Ceci était l’appât ; et le diable qui avait préparé le piège m’aiguillonna, comme s’il eût parlé ; car je me rappelle, et je n’oublierai jamais : ce fut comme une voix soufflée au-dessus de mon épaule : « Prends le paquet ; prends-le vite ; fais-le maintenant. »

À peine fut-ce dit que j’entrai dans la boutique, et, le dos tourné à la fille, comme si je me fusse dressée pour me garer d’une charrette qui passait, je glissai ma main derrière moi et pris le paquet, et m’en allai avec, ni la servante, ni le garçon ne m’ayant vue, ni personne d’autre.

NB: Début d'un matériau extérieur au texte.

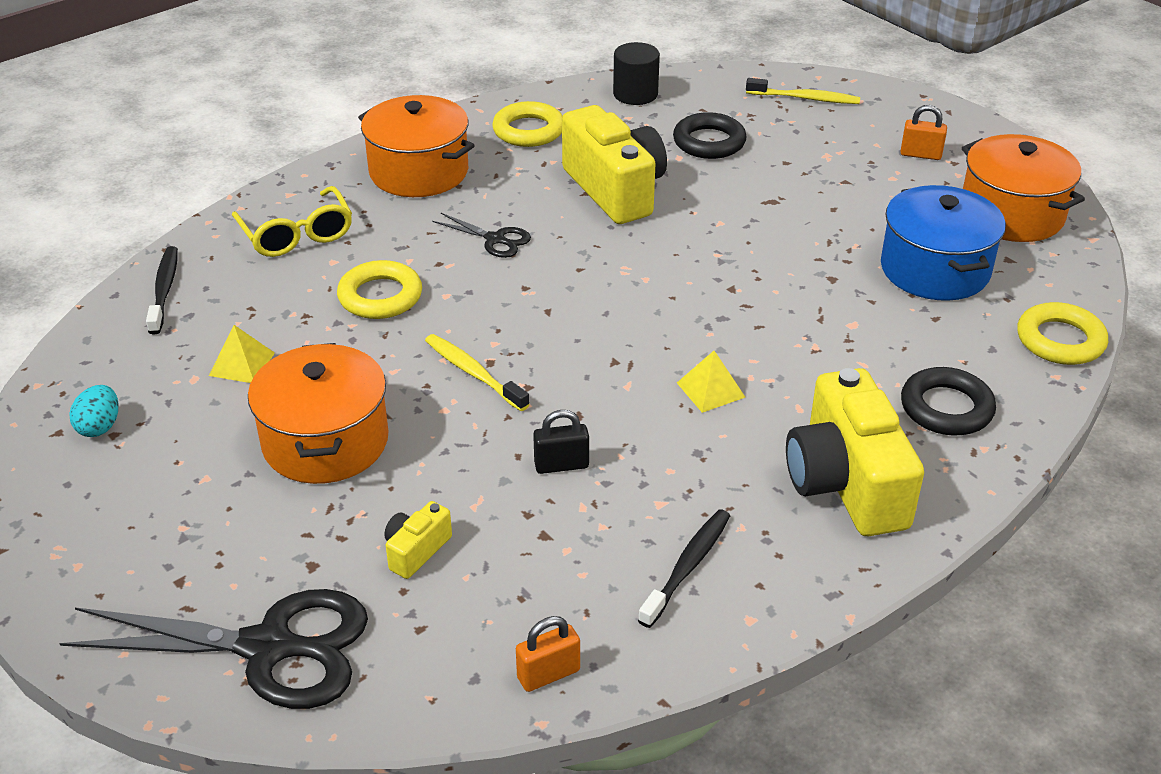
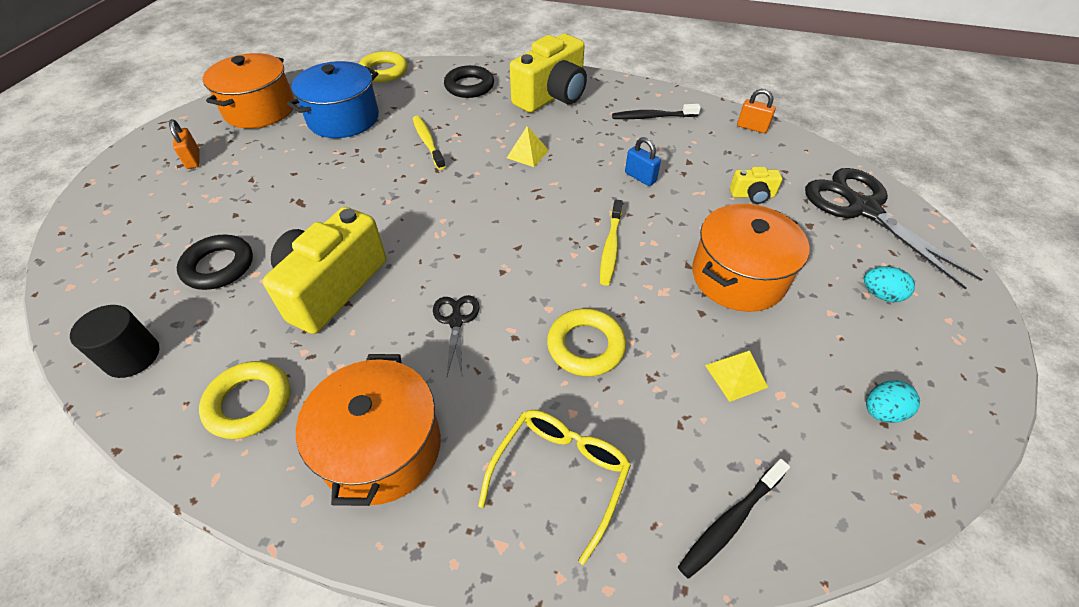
camera: 125 degrees left, 10 degrees up
(167, 537) = (880, 295): none -> turquoise egg
(561, 465) = (640, 177): black padlock -> blue padlock
(805, 98) = (110, 241): yellow toothbrush -> yellow toothbrush (428, 142)

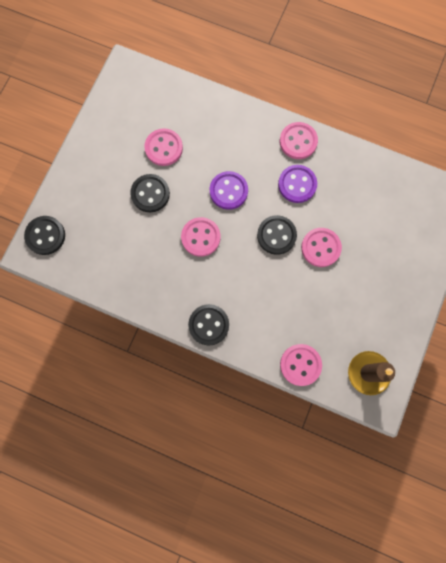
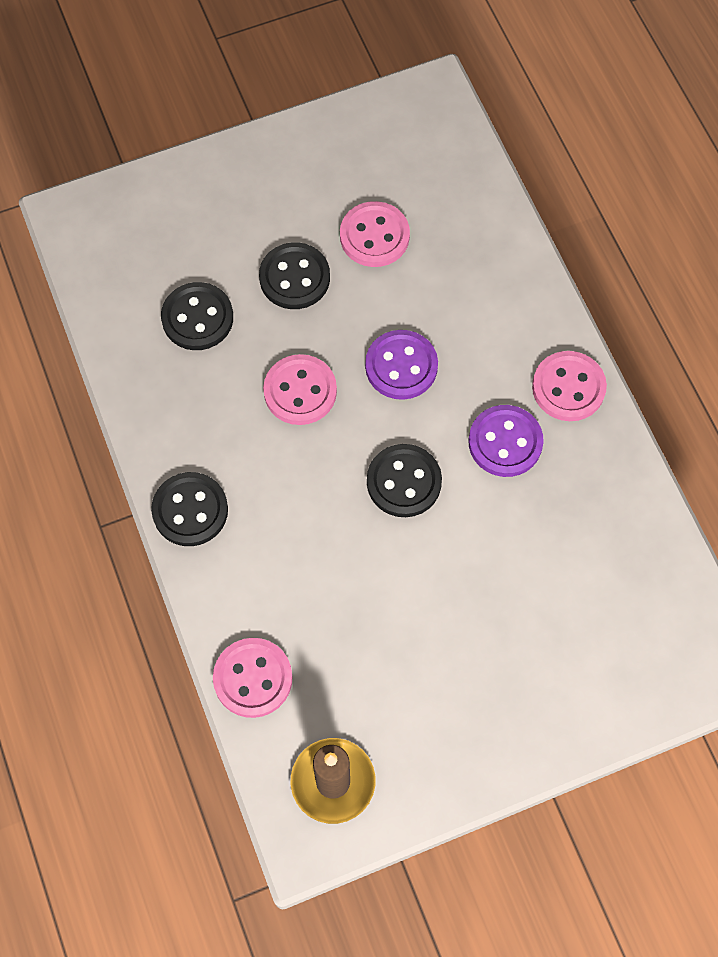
camera: 45 degrees right, 10 degrees down
(45, 236) = (110, 212): black button -> black button (197, 318)
(320, 248) = (447, 554): pink button -> none

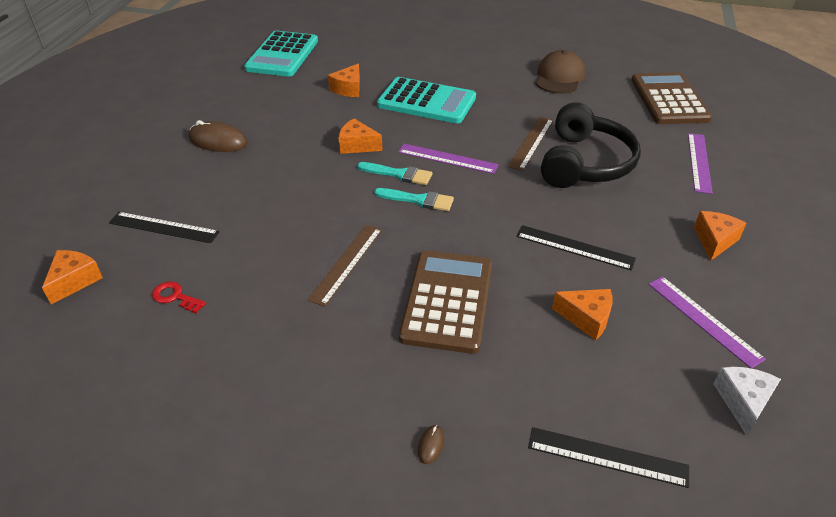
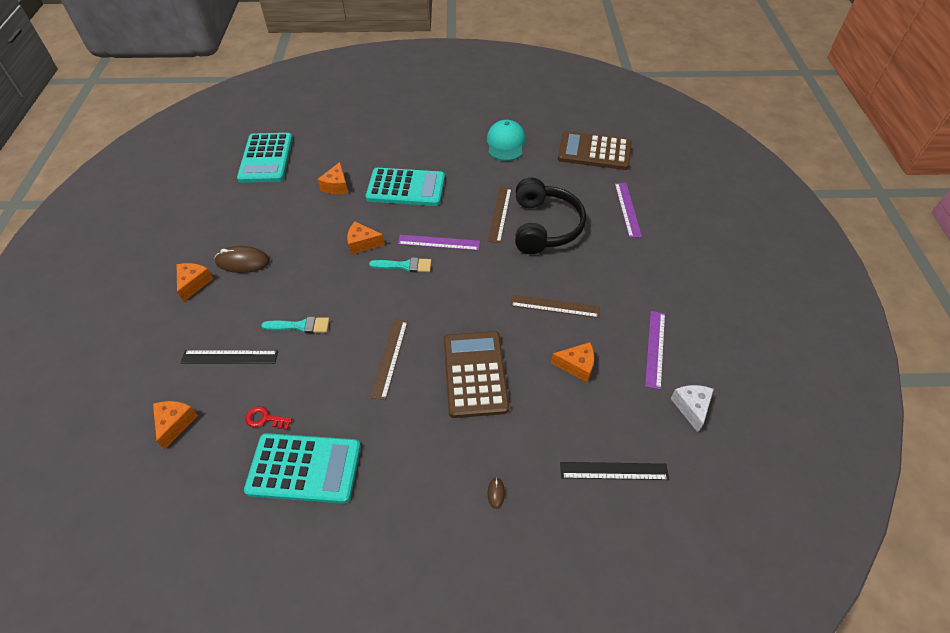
camera: 15 degrees left, 10 degrees up
(198, 359) = (304, 468): none -> turquoise calculator
(418, 200) = (427, 287): turquoise brush -> turquoise brush (300, 326)
(559, 77) = (505, 143): brown cap -> turquoise cap
(574, 247) = (554, 306): black ruler -> brown ruler
(669, 99) = (594, 152): brown calculator -> brown calculator turned 60 degrees counterclockwise
(703, 320) = (655, 348): purple ruler -> purple ruler turned 60 degrees clockwise
(714, 241) = (650, 279): orange cheese -> orange cheese (193, 283)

Il est impossible d’exprimer l’horreur de mon âme pendant tout le temps de cette action. Quand je m’en allai, je n’eus pas le cœur de courir, ni à peine de changer la vitesse de mon pas ; je traversai la rue, en vérité, et je pris le premier tournant que je trouvai, et je crois que c’était une rue de croisée qui donnait dans Fenchurch-Street ; de là je traversai et tournai par tant de chemins et de tournants que je ne saurais jamais dire quel chemin je pris ni où j’allais ; je ne sentais pas le sol sur lequel je marchais, et plus je m’éloignais du danger, plus vite je courais, jusqu’à ce que, lasse et hors d’haleine, je fus forcée de m’asseoir sur un petit banc à une porte, et puis découvris que j’étais arrivée dans Thames-Street, près de Billingsgate. Je me reposai un peu et puis continuai ma route ; mon sang était tout en un feu, mon cœur battait comme si je fusse en une frayeur soudaine ; en somme j’étais sous une telle surprise que je ne savais ni où j’allais ni quoi faire.